▶ _Task directions_
Reproduce, character for character, every line of the items from the one containing "Informativos" through the last line of the items, with both ends included.

■ ■ ■ ■

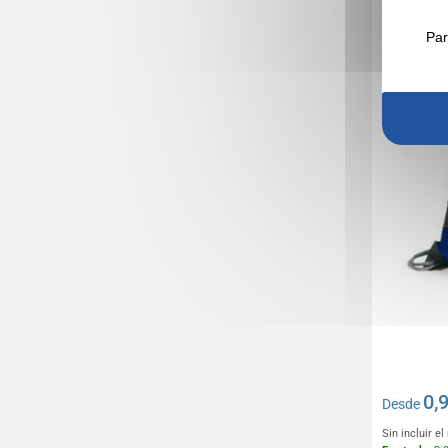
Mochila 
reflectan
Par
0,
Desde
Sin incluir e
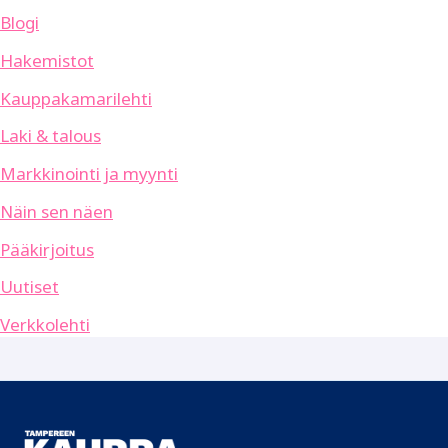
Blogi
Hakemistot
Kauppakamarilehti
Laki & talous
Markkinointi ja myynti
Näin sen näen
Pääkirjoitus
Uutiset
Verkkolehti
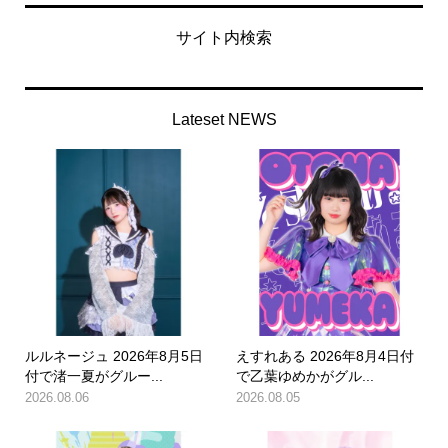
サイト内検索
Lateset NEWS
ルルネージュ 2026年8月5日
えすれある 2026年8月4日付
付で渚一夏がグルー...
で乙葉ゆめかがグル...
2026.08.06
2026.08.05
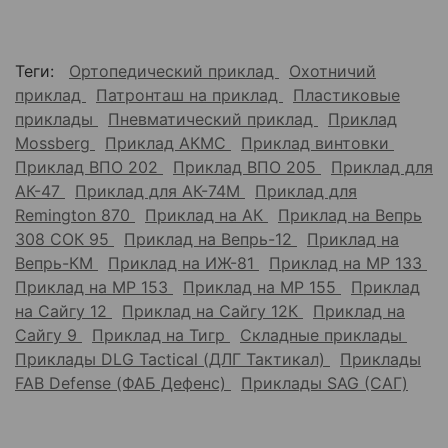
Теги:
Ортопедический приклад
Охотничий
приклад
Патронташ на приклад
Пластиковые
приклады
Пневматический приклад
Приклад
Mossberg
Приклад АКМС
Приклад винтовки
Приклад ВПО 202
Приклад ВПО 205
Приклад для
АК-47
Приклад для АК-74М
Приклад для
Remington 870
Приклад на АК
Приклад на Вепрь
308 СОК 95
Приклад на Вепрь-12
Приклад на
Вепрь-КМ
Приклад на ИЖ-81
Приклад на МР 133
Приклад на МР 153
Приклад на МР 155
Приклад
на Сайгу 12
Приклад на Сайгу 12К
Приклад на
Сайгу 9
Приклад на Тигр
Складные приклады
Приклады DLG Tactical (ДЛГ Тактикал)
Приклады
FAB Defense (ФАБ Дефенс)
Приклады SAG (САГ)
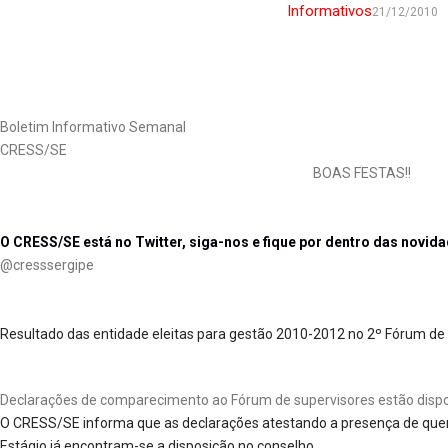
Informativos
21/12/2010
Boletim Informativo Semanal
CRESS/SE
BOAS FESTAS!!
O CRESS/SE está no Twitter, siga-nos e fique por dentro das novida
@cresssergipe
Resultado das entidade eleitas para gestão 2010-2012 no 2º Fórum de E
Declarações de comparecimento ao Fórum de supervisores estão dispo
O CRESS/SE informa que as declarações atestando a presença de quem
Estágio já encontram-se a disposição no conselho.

■ ■ ■ ■

▶ _Result of the task_
Informativos
21/12/2010
Boletim Informativo Semanal
CRESS/SE
BOAS FESTAS!!
O CRESS/SE está no Twitter, siga-nos e fique por dentro das novida
@cresssergipe
Resultado das entidade eleitas para gestão 2010-2012 no 2º Fórum de E
Declarações de comparecimento ao Fórum de supervisores estão dispo
O CRESS/SE informa que as declarações atestando a presença de quem
Estágio já encontram-se a disposição no conselho.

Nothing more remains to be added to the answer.